[EXERCISE REQUIREMENTS]:
Here the job is to print all of the entries below verbatim and leave out any picture.

Data excerpts:
****

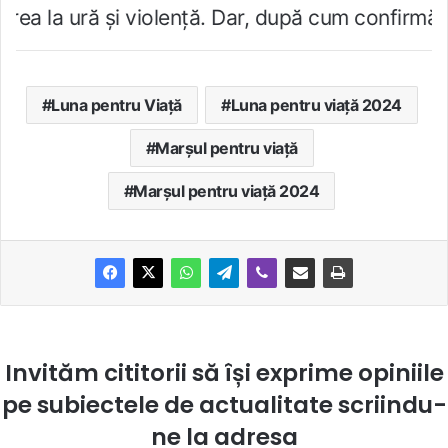
i violenţă. Dar, după cum confirmă şi CEDO în ca
Luna pentru Viață
Luna pentru viață 2024
Marşul pentru viaţă
Marșul pentru viață 2024
Invităm cititorii să își exprime opiniile
pe subiectele de actualitate scriindu-
ne la
adresa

****

[RESPONSE TO THE EXERCISE]:
i violenţă. Dar, după cum confirmă şi CEDO în ca
Luna pentru Viață
Luna pentru viață 2024
Marşul pentru viaţă
Marșul pentru viață 2024
Invităm cititorii să își exprime opiniile
pe subiectele de actualitate scriindu-
ne la
adresa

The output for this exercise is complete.